This vinyl (or CD if you’d prefer) box set treats New Boots And Panties as year zero in the Ian Dury story, meaning that completists will need to seek out his studio beginnings with Kilburn And The High Roads for a complete set of his album recording career.
Listening to New Boots now, it’s difficult to imagine that Dury had much in common with punk. The music is a sophisticated mix of old fashioned rock’n’roll, funk and jazz, the verbal dexterity and autobiographical tales a far cry from the voracious anger of The Sex Pistols.
Dury was older, he’d studied art with Peter Blake, and already lived a peopled life as an artist and performer, but beyond the fashion of safety pins and bondage trousers, Dury represented the side of punk that has had a much longer legacy – the strength and nerve to be yourself and sod what anybody else thinks. New Boots is still a riot, a character-laden feast populated by London herberts and vagabonds including Ian’s father in My Old Man. A classic.
Prior to follow-up Do It Yourself, Dury had became a Top Of The Pops regular but neither Hit Me With Your Rhythm Stick nor Reasons To be Cheerful Part 3 were included across the pub rock disco of his second long player – an unthinkable lapse for more commercially minded artists.

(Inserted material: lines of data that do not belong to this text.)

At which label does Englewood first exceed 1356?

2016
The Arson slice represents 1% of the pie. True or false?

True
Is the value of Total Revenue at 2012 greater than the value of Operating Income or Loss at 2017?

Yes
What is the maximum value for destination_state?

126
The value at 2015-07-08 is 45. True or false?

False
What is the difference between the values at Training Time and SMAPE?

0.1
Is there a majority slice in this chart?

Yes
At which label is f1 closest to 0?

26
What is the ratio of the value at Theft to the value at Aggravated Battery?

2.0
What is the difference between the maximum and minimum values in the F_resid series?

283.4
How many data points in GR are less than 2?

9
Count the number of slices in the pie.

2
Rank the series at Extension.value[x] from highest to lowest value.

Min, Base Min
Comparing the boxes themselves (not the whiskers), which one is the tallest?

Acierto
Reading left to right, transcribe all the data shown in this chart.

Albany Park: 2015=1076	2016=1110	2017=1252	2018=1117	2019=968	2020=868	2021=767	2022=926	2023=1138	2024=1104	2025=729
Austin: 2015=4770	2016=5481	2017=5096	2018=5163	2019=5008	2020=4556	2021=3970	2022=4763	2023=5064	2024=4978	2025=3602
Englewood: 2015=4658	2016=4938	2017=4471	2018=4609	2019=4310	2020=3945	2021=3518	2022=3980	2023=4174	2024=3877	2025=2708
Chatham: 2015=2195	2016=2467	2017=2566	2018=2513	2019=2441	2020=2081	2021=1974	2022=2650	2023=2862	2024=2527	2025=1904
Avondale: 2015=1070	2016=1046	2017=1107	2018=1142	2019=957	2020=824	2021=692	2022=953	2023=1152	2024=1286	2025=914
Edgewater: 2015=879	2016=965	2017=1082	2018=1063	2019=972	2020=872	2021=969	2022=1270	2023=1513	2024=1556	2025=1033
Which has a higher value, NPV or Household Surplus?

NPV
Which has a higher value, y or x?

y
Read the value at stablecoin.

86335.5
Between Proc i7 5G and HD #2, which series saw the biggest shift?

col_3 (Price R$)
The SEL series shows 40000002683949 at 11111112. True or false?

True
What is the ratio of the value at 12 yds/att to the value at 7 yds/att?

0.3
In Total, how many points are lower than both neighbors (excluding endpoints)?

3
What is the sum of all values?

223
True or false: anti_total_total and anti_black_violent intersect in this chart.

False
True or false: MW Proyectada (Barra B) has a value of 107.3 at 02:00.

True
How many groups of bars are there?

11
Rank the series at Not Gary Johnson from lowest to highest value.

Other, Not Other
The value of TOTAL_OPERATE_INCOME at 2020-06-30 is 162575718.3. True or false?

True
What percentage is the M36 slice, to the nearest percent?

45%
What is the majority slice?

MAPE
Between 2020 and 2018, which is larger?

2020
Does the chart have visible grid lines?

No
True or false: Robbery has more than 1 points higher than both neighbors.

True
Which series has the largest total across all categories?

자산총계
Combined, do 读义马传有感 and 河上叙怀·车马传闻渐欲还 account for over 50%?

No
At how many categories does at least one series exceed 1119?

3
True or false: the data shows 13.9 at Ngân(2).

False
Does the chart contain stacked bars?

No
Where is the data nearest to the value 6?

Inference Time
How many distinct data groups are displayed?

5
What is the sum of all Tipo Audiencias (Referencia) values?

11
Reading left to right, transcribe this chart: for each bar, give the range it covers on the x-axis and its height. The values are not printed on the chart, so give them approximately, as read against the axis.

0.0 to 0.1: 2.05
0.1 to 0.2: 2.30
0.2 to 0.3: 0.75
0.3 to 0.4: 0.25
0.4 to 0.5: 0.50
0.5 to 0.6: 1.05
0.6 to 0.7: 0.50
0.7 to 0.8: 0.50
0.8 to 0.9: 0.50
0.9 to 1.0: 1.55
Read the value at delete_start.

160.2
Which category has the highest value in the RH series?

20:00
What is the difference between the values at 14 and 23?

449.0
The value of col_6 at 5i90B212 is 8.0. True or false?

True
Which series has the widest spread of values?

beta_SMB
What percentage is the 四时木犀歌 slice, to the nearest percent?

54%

Laughter from 1981, his final album for Stiff, mirrored Dury’s confrontational mood of the time as he battled with depression and various addictions. Part of Dury’s charm was his gruff honesty; there was no pop star charm charade, and by the time of Lord Upminster he went against the grain of how society expected disabled people to behave (he was left crippled by the polio epidemic of the late 40s) and on Spasticus (Autisticus) stuck two fingers up to what he considered to be the patronising lip service of programmes such as The International Year Of The Disabled.
Occasional flickers aside, the fire doesn’t quite catch again until 1998’s Mr Love Pants, which saw him reunited with his legendary backing crew The Blockheads, and where Dury’s narration skills and naughty choruses returned to form, albeit to a slicker groove and cleaner production, on charming odes to such as nefarious characters as Jack Shit George and Mash It Up Harry (‘He’s got his little Wembley up his you know where’). In the words of the great man himself: “There ain’t half been some clever bastards.” And he was one of them.